DIRECTIONS FOR THIS TASK
Count the lines below that contain the string "Возвращает". Report only the resulting number.
[Start of section]
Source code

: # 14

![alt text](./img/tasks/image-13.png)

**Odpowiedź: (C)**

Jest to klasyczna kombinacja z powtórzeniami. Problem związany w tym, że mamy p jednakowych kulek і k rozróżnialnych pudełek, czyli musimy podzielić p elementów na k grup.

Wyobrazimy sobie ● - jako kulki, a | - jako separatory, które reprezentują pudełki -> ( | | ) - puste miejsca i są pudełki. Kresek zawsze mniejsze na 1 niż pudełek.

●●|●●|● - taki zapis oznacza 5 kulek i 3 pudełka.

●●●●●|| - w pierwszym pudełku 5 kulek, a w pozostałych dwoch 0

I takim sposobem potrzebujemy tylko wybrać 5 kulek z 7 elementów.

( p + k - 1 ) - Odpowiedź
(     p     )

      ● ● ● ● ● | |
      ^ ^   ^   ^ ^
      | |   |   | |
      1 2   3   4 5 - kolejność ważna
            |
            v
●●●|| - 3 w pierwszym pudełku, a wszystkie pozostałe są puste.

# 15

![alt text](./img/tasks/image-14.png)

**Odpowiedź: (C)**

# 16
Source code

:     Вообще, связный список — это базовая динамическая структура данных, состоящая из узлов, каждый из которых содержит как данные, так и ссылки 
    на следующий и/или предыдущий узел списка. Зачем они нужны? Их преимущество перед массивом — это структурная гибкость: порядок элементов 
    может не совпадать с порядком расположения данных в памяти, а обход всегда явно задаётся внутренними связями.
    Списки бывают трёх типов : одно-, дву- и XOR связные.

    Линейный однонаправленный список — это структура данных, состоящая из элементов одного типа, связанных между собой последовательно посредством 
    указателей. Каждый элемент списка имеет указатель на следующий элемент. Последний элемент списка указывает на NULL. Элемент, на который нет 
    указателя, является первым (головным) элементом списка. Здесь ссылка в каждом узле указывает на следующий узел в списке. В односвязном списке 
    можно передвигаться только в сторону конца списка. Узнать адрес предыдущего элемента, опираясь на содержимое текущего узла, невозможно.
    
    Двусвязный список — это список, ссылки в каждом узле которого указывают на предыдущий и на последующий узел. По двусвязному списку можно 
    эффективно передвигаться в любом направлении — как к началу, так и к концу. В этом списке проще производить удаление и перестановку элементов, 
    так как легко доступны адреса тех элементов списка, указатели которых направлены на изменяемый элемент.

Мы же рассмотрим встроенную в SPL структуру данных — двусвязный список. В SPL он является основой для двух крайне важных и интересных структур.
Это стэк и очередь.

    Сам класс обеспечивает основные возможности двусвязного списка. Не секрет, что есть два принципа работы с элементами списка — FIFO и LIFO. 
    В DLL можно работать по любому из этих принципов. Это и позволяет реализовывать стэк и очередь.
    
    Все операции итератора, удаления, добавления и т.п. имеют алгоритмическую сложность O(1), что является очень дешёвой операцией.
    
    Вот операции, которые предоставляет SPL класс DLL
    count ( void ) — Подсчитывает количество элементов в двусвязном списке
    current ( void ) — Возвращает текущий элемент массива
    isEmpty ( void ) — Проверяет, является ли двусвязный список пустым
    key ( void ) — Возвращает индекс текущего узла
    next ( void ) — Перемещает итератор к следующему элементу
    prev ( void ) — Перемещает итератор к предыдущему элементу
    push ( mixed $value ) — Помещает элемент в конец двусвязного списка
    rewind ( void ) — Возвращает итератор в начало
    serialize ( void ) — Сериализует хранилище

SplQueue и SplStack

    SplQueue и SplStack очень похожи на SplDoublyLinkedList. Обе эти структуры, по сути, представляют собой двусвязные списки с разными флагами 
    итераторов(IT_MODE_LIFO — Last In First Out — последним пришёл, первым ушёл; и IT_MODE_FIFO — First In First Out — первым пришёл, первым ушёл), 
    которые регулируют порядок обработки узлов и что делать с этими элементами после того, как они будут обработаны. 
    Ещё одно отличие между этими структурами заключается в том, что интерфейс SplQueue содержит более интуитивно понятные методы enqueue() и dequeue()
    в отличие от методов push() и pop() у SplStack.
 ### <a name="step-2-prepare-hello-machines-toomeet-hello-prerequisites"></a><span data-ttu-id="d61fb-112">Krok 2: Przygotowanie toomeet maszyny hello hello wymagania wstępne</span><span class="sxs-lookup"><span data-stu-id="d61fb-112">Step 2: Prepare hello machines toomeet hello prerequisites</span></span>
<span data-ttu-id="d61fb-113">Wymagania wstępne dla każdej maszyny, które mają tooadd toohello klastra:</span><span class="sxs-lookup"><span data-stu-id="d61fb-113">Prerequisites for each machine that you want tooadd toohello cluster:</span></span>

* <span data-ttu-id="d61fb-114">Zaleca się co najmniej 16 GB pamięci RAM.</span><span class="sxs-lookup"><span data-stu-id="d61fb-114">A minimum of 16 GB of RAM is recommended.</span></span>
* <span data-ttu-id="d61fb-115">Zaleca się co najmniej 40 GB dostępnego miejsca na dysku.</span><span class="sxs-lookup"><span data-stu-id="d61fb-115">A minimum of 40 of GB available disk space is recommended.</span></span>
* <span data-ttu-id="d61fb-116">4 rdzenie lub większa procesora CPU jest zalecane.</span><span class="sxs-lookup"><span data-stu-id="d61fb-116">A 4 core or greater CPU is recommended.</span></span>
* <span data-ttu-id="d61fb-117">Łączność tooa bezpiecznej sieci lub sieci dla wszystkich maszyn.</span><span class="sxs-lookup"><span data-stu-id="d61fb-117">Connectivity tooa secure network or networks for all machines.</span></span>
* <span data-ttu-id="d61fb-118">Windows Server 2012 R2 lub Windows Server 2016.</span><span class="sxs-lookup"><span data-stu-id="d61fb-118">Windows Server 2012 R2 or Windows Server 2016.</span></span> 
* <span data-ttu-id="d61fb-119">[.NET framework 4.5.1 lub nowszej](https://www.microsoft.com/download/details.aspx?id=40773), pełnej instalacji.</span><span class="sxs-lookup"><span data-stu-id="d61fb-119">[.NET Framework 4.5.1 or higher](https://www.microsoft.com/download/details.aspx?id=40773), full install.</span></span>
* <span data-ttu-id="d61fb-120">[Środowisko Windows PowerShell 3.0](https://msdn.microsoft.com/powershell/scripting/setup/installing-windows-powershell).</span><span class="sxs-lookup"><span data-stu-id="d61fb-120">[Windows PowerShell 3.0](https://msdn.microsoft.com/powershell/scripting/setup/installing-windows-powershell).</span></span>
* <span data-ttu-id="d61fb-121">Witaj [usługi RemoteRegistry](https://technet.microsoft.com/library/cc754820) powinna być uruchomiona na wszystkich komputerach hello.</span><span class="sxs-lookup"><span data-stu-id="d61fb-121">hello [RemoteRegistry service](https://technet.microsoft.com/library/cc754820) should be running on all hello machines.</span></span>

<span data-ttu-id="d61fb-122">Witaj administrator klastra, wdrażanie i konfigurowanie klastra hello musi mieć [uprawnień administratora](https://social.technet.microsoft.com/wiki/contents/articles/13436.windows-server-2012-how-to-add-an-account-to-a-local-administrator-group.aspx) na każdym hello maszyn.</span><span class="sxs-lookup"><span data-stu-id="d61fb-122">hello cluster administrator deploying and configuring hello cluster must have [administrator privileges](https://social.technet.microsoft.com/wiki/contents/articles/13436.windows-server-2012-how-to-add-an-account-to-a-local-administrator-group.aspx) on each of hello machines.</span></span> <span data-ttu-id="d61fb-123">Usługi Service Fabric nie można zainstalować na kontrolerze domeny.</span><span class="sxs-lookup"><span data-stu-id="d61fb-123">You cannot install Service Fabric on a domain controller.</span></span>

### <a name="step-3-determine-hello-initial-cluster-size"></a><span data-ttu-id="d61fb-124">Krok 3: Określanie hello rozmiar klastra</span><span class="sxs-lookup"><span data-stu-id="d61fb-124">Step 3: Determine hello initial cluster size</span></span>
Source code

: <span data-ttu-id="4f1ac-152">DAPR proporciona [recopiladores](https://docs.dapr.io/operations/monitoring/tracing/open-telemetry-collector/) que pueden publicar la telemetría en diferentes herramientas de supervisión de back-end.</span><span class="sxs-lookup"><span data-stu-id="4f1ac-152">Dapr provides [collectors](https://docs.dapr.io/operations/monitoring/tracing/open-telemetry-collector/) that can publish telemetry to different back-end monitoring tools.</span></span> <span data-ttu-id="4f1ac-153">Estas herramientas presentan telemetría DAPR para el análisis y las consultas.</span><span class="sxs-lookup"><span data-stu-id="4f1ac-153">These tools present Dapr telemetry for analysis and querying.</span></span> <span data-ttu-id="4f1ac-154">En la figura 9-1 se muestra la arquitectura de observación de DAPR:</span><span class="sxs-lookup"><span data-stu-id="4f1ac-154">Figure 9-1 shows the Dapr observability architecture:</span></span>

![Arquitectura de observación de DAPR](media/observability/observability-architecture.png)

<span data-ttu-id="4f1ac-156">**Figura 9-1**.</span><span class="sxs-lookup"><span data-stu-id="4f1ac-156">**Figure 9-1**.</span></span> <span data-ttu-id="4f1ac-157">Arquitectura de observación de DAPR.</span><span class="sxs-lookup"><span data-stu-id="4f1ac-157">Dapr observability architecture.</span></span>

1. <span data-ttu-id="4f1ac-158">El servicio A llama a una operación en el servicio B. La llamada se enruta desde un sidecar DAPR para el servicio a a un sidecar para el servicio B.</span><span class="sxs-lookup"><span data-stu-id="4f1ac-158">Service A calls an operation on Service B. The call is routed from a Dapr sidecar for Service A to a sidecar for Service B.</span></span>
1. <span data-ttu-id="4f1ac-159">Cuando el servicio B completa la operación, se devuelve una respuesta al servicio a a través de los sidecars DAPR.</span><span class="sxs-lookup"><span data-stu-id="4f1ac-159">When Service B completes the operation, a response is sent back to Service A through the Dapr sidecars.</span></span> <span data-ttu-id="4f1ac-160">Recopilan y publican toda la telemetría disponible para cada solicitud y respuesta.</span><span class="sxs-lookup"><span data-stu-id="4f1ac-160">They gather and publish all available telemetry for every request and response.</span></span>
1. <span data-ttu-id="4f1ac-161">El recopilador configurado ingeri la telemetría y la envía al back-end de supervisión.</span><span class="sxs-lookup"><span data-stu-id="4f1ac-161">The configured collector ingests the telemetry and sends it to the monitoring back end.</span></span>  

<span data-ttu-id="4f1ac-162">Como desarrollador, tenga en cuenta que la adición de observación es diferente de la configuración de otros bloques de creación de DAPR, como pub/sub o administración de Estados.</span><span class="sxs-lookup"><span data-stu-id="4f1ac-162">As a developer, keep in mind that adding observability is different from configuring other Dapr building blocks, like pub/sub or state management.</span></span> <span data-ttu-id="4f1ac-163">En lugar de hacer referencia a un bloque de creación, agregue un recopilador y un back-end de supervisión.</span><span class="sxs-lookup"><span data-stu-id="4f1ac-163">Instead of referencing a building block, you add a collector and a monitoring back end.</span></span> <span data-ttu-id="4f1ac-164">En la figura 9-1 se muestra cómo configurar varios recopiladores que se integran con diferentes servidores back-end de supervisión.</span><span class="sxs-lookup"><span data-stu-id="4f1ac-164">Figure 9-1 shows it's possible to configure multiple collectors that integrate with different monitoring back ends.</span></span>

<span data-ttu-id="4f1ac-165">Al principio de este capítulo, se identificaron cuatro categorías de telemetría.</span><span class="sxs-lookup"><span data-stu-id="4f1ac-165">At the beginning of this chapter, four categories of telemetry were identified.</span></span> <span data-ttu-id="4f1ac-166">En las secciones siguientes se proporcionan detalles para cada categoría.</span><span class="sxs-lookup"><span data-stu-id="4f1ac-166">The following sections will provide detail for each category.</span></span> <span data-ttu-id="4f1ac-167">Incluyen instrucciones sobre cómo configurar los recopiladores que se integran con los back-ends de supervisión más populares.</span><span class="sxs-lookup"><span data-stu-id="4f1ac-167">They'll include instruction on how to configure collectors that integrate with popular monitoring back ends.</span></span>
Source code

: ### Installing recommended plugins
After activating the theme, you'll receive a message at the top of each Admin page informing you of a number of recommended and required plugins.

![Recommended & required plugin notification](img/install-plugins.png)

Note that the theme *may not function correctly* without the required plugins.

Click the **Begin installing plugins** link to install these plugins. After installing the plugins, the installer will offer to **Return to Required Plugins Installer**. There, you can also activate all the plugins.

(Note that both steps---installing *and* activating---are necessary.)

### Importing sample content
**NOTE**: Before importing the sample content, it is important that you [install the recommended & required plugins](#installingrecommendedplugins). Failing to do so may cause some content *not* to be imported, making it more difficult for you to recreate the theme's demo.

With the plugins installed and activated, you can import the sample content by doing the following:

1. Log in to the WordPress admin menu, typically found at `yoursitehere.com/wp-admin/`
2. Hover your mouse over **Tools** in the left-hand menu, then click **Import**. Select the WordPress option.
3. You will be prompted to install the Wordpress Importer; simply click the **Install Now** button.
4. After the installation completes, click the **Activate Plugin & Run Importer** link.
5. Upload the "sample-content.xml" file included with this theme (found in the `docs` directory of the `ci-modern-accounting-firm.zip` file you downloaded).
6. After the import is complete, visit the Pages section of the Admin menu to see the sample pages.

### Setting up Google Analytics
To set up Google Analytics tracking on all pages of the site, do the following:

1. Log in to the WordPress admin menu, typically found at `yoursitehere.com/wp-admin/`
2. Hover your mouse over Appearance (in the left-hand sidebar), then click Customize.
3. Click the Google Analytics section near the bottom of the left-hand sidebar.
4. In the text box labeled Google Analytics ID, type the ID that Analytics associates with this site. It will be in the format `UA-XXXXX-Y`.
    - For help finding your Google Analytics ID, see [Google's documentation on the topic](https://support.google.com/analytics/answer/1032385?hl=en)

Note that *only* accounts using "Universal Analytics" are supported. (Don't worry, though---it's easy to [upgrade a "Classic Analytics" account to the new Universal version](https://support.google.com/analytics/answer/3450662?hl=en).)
[End of section]
OUTPUT
3